The right of recreation on the foreshore was recognised in Scots Law as early as the mid 19th century. In the case Officers of State v Smith (1) the Lord Justice-Clerk held, "I have no doubt however, in further holding that one of the public uses, to protect which the Crown has either a right of property in, or of guardianship over, the shore is the common use of the shore by the subjects for the purpose of either passage from port to port or of mere enjoyment and healthful exercise." (2)

The right was recognised most recently in McLeod v McLeod (3), a criminal case, where Sheriff Poole held that "by the beginning of this Century it was clearly recognised that there was a right of recreation in the public use of the foreshore and that that recreation had included the use of shot guns over a very long period." (4)

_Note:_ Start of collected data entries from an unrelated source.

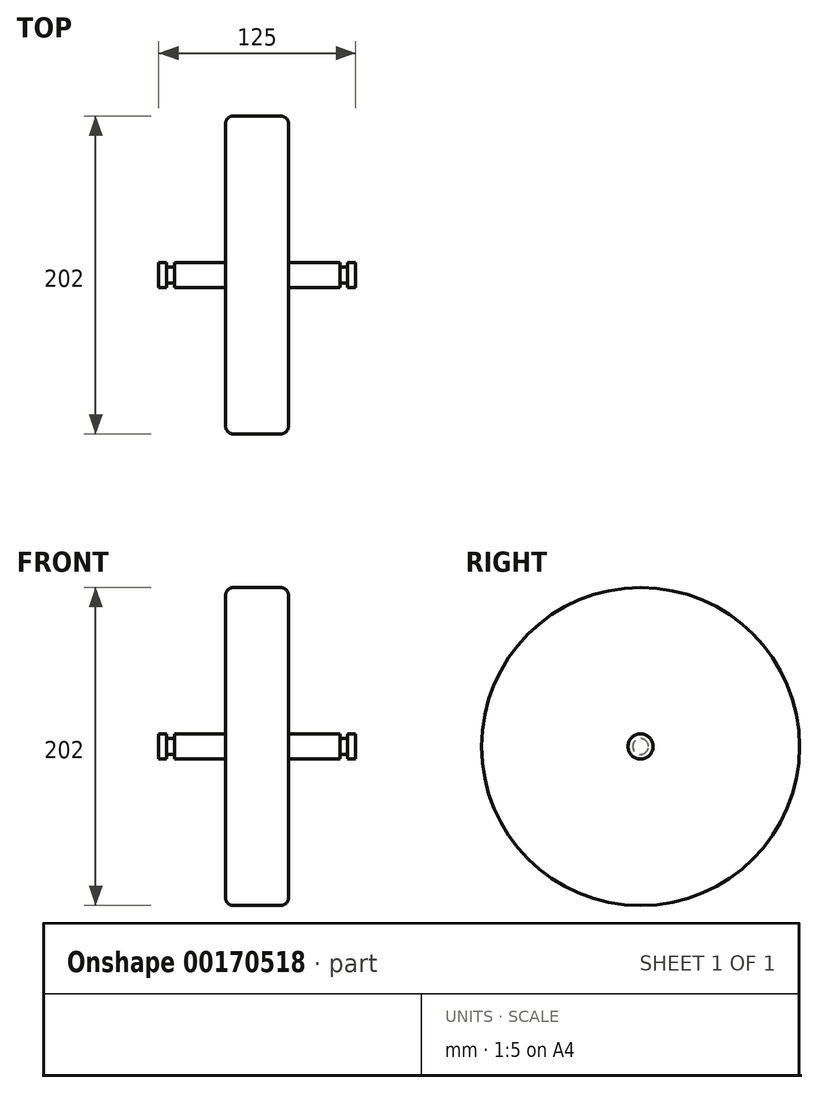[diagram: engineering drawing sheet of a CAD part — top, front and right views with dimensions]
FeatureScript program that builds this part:
annotation { "Feature Type Name" : "Feature", "Feature Type Description" : "" }
export const myFeature = defineFeature(function(context is Context, id is Id, definition is map)
    precondition{}
    {
        {
            var Q0;
            Q0=qCreatedBy(makeId("Front.planeOp"),FACE);
            var sketch = newSketch(context, id + "F0", { "sketchPlane" : qUnion([Q0])});
            skLineSegment(sketch, "E0", {"start": v(-87.22, 0) * mm, "end": v(73.7, 0) * mm, "construction": true});
            skLineSegment(sketch, "E1.bottom", {"start": v(-62.5, 8) * mm, "end": v(-57.5, 8) * mm});
            skLineSegment(sketch, "E1.top", {"start": v(-62.5, 0) * mm, "end": v(62.5, 0) * mm});
            skLineSegment(sketch, "E1.left", {"start": v(-62.5, 8) * mm, "end": v(-62.5, 0) * mm});
            skLineSegment(sketch, "E1.right", {"start": v(62.5, 8) * mm, "end": v(62.5, 0) * mm});
            skLineSegment(sketch, "E2.bottom", {"start": v(-15.1, 101) * mm, "end": v(14.9, 101) * mm});
            skLineSegment(sketch, "E2.top", {"start": v(-20.1, 0) * mm, "end": v(19.9, 0) * mm});
            skLineSegment(sketch, "E2.left", {"start": v(-20.1, 96) * mm, "end": v(-20.1, 8) * mm});
            skLineSegment(sketch, "E2.right", {"start": v(19.9, 96) * mm, "end": v(19.9, 8) * mm});
            skLineSegment(sketch, "E3", {"start": v(0, 0) * mm, "end": v(-0.1, 115.13) * mm, "construction": true});
            skPoint(sketch, "E3.endSnap0", {"position": v(-0.1, 101) * mm});
            skPoint(sketch, "E4.visualSharp", {"position": v(-20.1, 101) * mm});
            skArc(sketch, "E4.filletArc", {"start": v(-15.1, 101) * mm, "mid": v(-18.64, 99.54) * mm, "end": v(-20.1, 96) * mm});
            skPoint(sketch, "E5.visualSharp", {"position": v(19.9, 101) * mm});
            skArc(sketch, "E5.filletArc", {"start": v(19.9, 96) * mm, "mid": v(18.43, 99.54) * mm, "end": v(14.9, 101) * mm});
            skLineSegment(sketch, "E6.0", {"start": v(-52.5, 8) * mm, "end": v(-52.5, 5) * mm});
            skLineSegment(sketch, "E7.0", {"start": v(52.5, 8) * mm, "end": v(52.5, 5) * mm});
            skLineSegment(sketch, "E8.0", {"start": v(-57.5, 8) * mm, "end": v(-57.5, 5) * mm});
            skLineSegment(sketch, "E9.0", {"start": v(57.5, 8) * mm, "end": v(57.5, 5) * mm});
            skLineSegment(sketch, "E10.0", {"start": v(-57.5, 5) * mm, "end": v(-52.5, 5) * mm});
            skLineSegment(sketch, "E11.trimOffspring", {"start": v(52.5, 5) * mm, "end": v(57.5, 5) * mm});
            skLineSegment(sketch, "E12.trimOffspring", {"start": v(57.5, 8) * mm, "end": v(62.5, 8) * mm});
            skLineSegment(sketch, "E13.trimOffspring", {"start": v(-52.5, 8) * mm, "end": v(-20.1, 8) * mm});
            skLineSegment(sketch, "E14.trimOffspring", {"start": v(19.9, 8) * mm, "end": v(52.5, 8) * mm});
            skSolve(sketch);
        }
        {
            var Q0;
            Q0=makeQuery(id+"F0.imprint","IMPRINT",FACE,{"disambiguationData":[TD([[makeQuery(id+"F0.imprint","IMPRINT",EDGE,{"derivedFrom":sQuery(id+"F0.wireOp",EDGE,"E1.bottom")}),-1.0]])]});
            var Q1;
            Q1=sQuery(id+"F0.wireOp",EDGE,"E0");
            revolve(context, id + "F1", {"entities" : qUnion([Q0]), "axis" : qUnion([Q1]), "revolveType" : RevolveType.FULL});
        }
    });
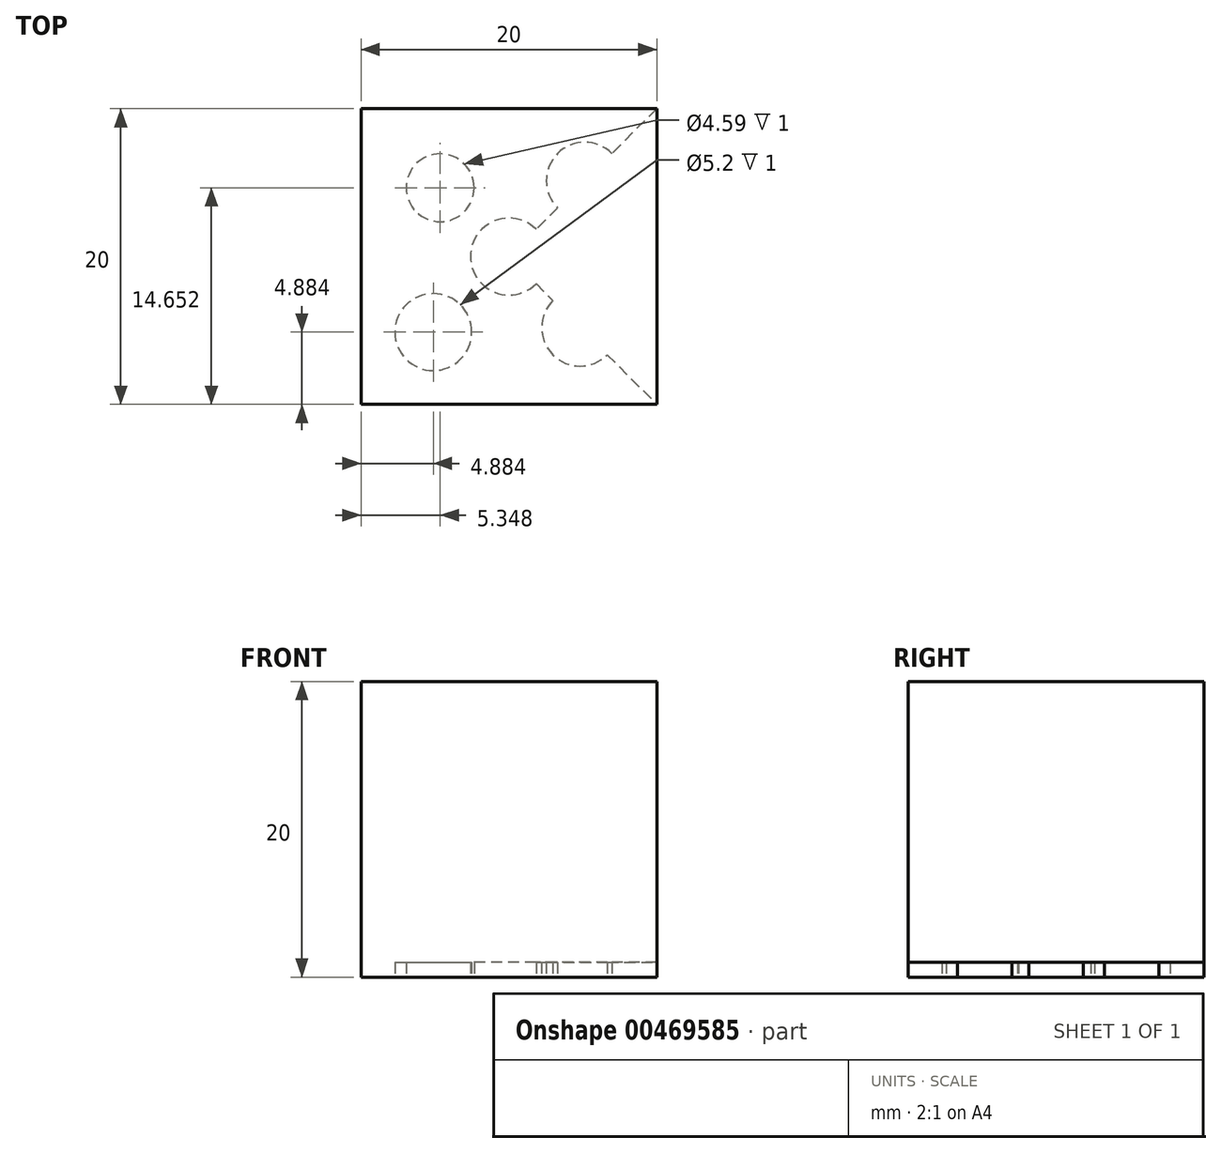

Basis of Right of Recreation on Foreshore

The basis of the right is analysed and explained by Lord Moncrieff in the case of Marquis of Bute v McKirdy (5) :

"In the case of lands which are situated below high water mark .... a title is at once available to which the public may ascribe possession which they exercise by virtue of resort. This title is that title of the Crown to the whole of the foreshore of the realm, under which these shores are held inter regalia for certain primary and secondary public uses, concurrently with being held under the separate and subaltern title which, subject always to the public uses, vests the same shores in the Crown for beneficial enjoyment. In view of the decision in the case of Officers of State v Smith (6) and having in view certain pronouncements of opinion by the learned judges who decided that case, as for example the passage in the opinion of the Lord Justice-Clerk at the foot of page 720, and having further in view the opinion to a similar effect of Lord President Inglis in Duncan v Lees (7), I do not think it can now be disputed that, in appropriate cases, a practice of resort by the public to the shore for recreation must be regarded as an exercise of one of those minor public rights with which the Crown is charged."